• **WHAT IS NEEDED**: Rewrite the lines below so that "bbox" becomes "bounding box", leaving everything else as it is.
###
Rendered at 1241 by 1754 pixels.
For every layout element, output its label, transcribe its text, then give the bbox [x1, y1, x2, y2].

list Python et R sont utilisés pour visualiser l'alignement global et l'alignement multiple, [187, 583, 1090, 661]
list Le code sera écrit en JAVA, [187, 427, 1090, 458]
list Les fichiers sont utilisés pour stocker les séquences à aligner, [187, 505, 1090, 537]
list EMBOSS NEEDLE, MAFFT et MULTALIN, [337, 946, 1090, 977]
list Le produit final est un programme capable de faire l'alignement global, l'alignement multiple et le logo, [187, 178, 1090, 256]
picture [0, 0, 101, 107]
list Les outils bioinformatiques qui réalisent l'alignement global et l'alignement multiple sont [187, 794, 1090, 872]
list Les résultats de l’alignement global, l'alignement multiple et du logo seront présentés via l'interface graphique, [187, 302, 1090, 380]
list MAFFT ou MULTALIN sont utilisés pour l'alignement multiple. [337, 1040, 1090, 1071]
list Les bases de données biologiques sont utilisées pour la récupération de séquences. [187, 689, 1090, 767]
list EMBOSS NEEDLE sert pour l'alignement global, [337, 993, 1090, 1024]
###
• **TASK OUTPUT**:
Rendered at 1241 by 1754 pixels.
For every layout element, output its label, transcribe its text, then give the bounding box [x1, y1, x2, y2].

list Python et R sont utilisés pour visualiser l'alignement global et l'alignement multiple, [187, 583, 1090, 661]
list Le code sera écrit en JAVA, [187, 427, 1090, 458]
list Les fichiers sont utilisés pour stocker les séquences à aligner, [187, 505, 1090, 537]
list EMBOSS NEEDLE, MAFFT et MULTALIN, [337, 946, 1090, 977]
list Le produit final est un programme capable de faire l'alignement global, l'alignement multiple et le logo, [187, 178, 1090, 256]
picture [0, 0, 101, 107]
list Les outils bioinformatiques qui réalisent l'alignement global et l'alignement multiple sont [187, 794, 1090, 872]
list Les résultats de l’alignement global, l'alignement multiple et du logo seront présentés via l'interface graphique, [187, 302, 1090, 380]
list MAFFT ou MULTALIN sont utilisés pour l'alignement multiple. [337, 1040, 1090, 1071]
list Les bases de données biologiques sont utilisées pour la récupération de séquences. [187, 689, 1090, 767]
list EMBOSS NEEDLE sert pour l'alignement global, [337, 993, 1090, 1024]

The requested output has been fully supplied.